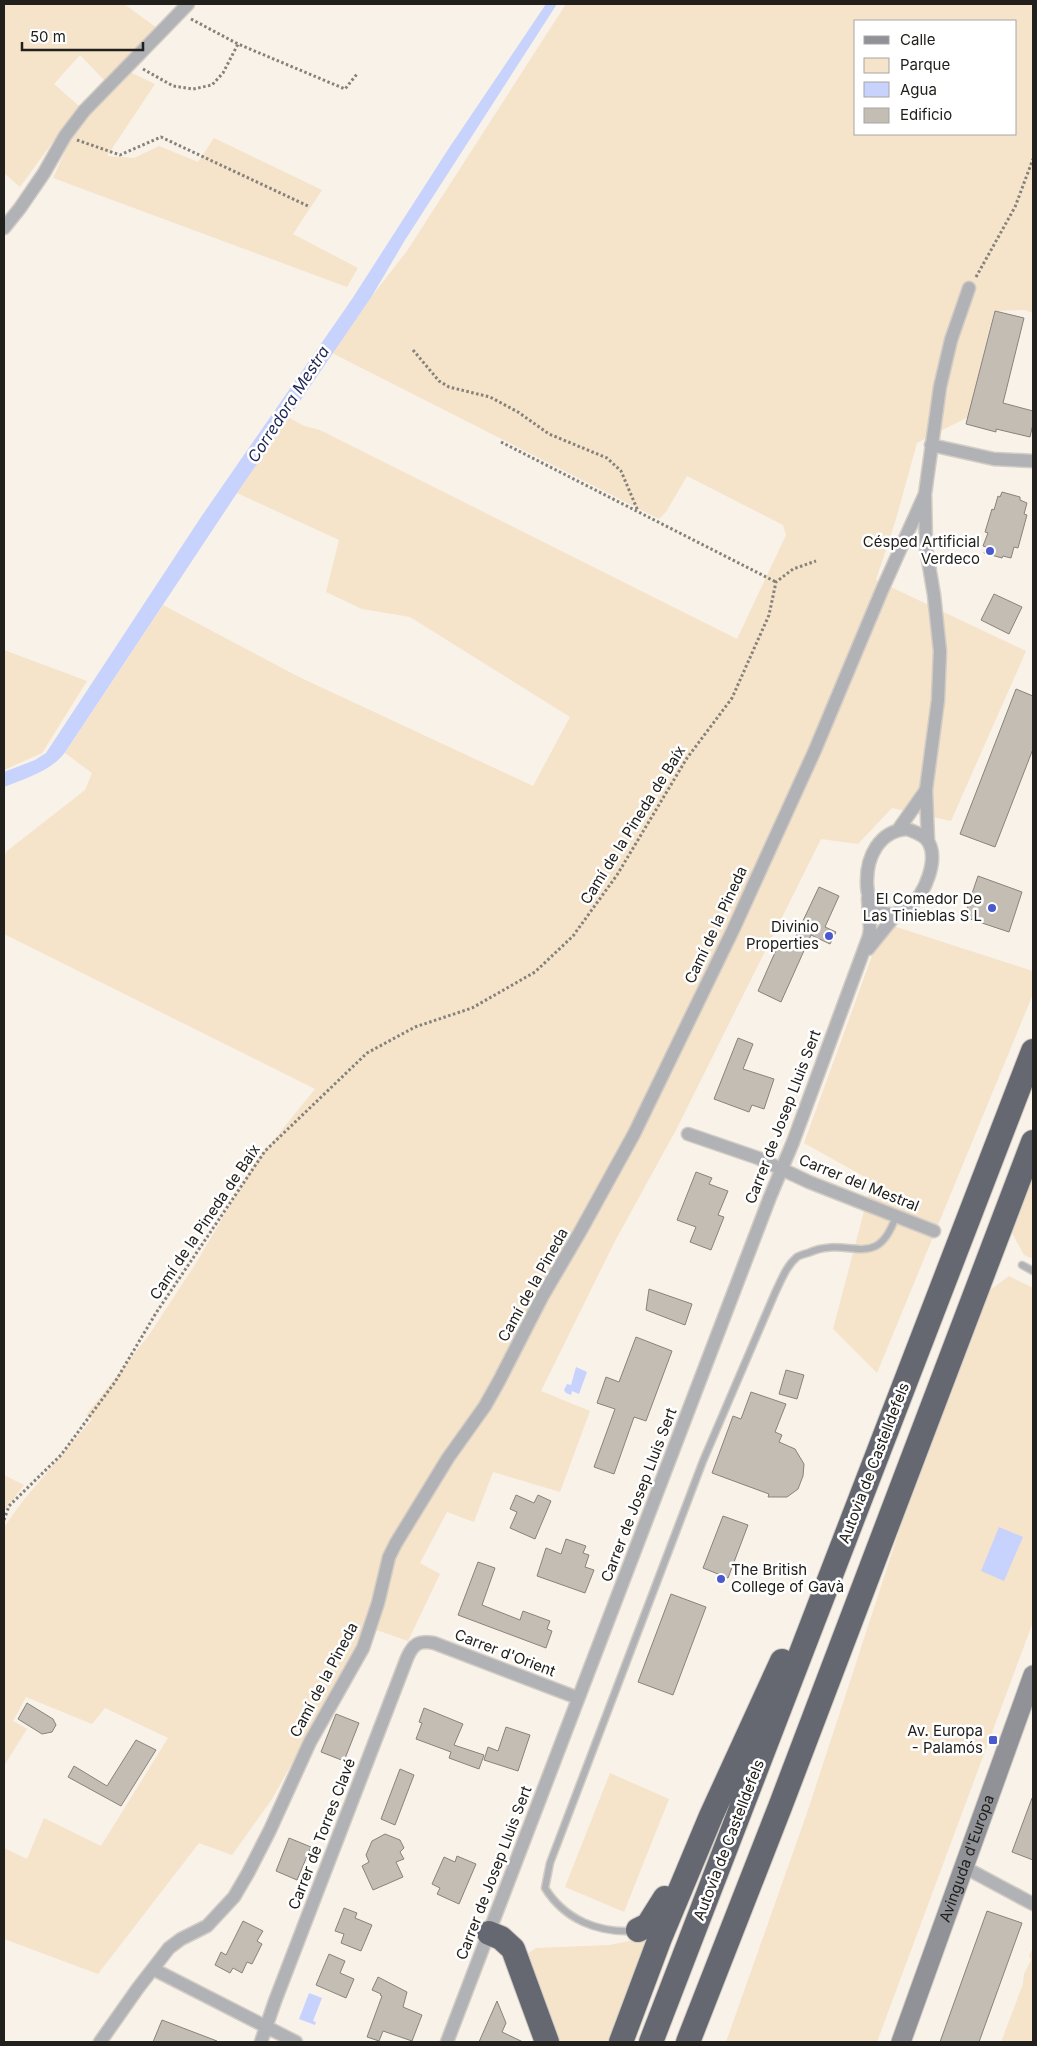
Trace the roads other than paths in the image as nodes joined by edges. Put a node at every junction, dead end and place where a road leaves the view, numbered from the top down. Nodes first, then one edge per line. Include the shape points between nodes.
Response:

══════════════════════════════

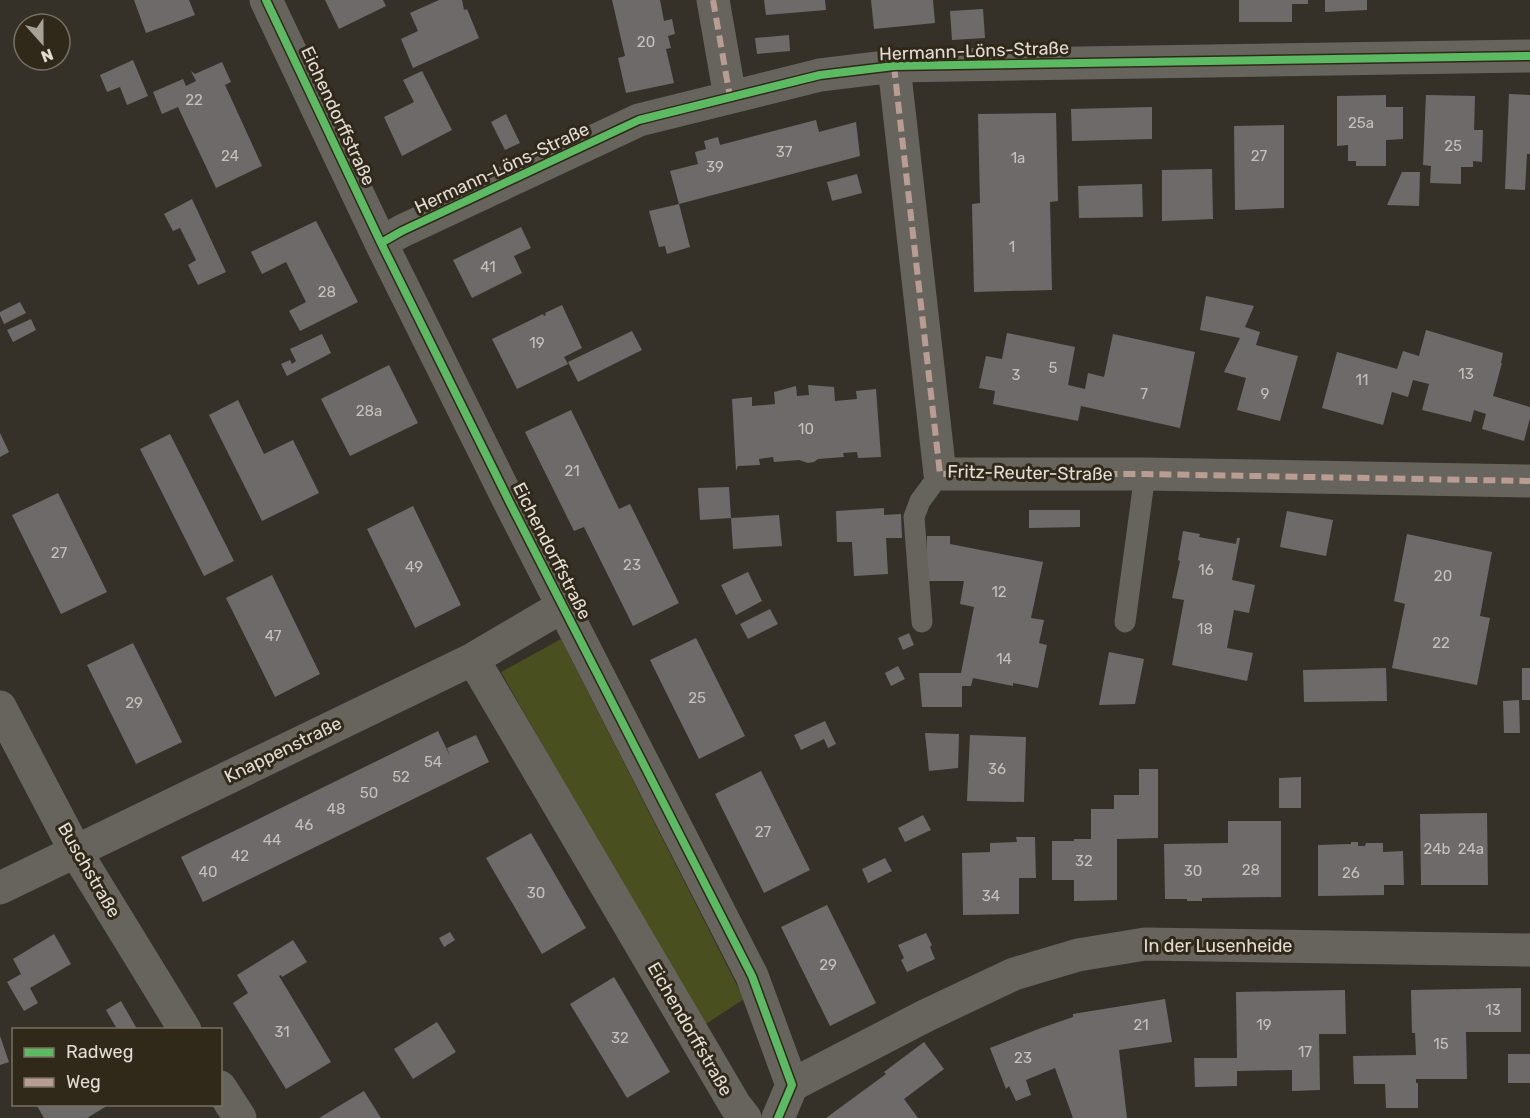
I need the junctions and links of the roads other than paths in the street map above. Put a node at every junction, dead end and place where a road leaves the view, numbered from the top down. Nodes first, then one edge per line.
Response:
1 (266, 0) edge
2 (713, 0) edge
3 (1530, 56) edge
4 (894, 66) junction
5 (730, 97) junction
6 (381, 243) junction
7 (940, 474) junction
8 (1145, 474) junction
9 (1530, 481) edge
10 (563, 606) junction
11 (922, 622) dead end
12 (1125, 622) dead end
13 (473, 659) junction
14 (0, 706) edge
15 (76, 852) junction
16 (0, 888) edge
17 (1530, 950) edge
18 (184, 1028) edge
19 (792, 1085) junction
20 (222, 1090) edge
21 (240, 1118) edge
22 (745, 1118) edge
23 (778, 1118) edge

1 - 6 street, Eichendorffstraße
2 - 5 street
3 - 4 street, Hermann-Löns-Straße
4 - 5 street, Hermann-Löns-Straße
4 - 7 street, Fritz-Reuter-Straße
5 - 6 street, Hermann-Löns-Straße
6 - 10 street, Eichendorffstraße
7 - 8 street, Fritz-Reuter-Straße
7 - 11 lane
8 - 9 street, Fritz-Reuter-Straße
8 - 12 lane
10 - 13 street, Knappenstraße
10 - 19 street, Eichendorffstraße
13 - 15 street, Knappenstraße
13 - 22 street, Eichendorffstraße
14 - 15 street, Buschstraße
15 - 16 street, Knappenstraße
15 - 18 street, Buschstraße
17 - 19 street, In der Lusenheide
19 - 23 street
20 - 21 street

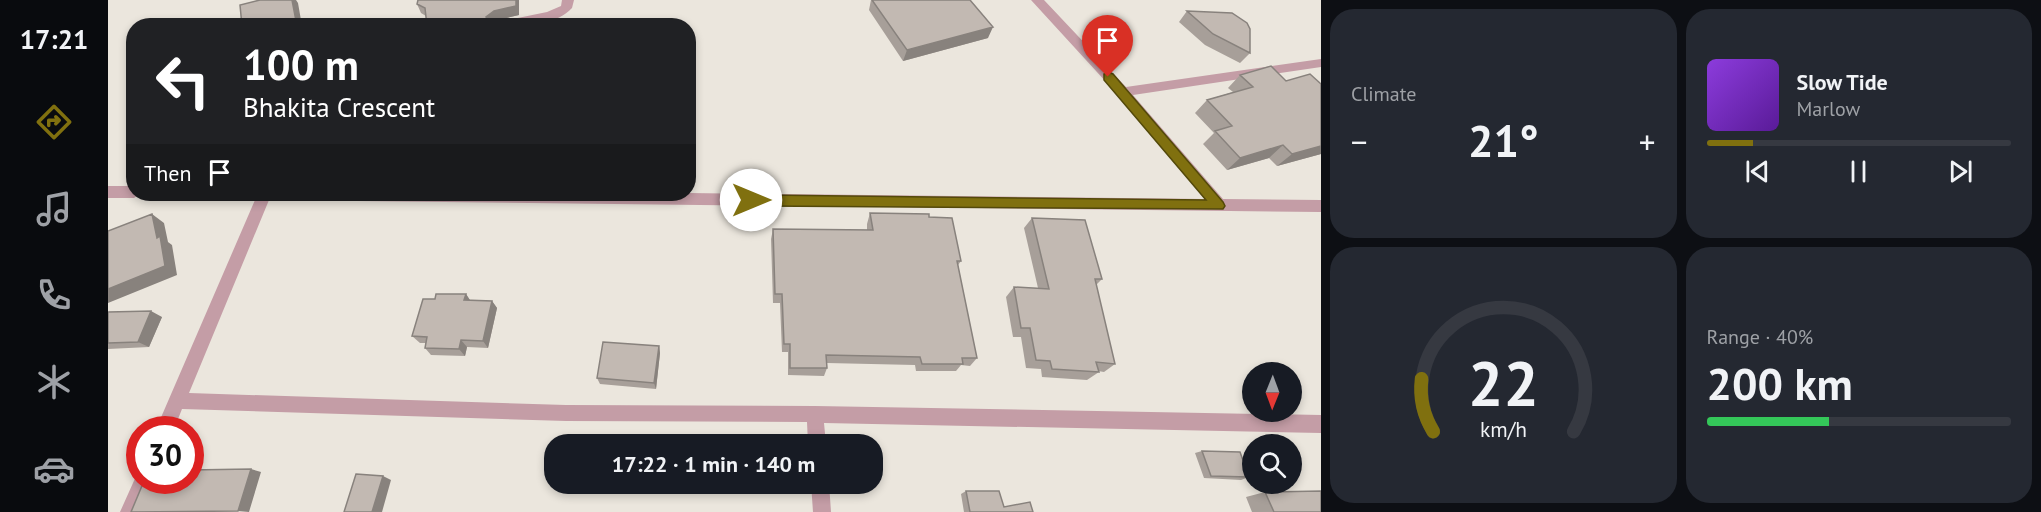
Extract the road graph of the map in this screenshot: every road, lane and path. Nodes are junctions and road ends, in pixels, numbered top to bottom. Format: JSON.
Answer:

══════════════════════════════

_TASK TO COMPLETE_. Show all lines above that contain "from".

_SOLVED EXERCISE_.
Trace the roads other than paths in the image as nodes joined by edges. Put a node at every junction, dead end and place where a road leaves the view, numbered from the top down. Nodes first, then one edge per line. Include the shape points between nodes.
I need the junctions and links of the roads other than paths in the street map above. Put a node at every junction, dead end and place where a road leaves the view, numbered from the top down. Nodes first, then one edge per line.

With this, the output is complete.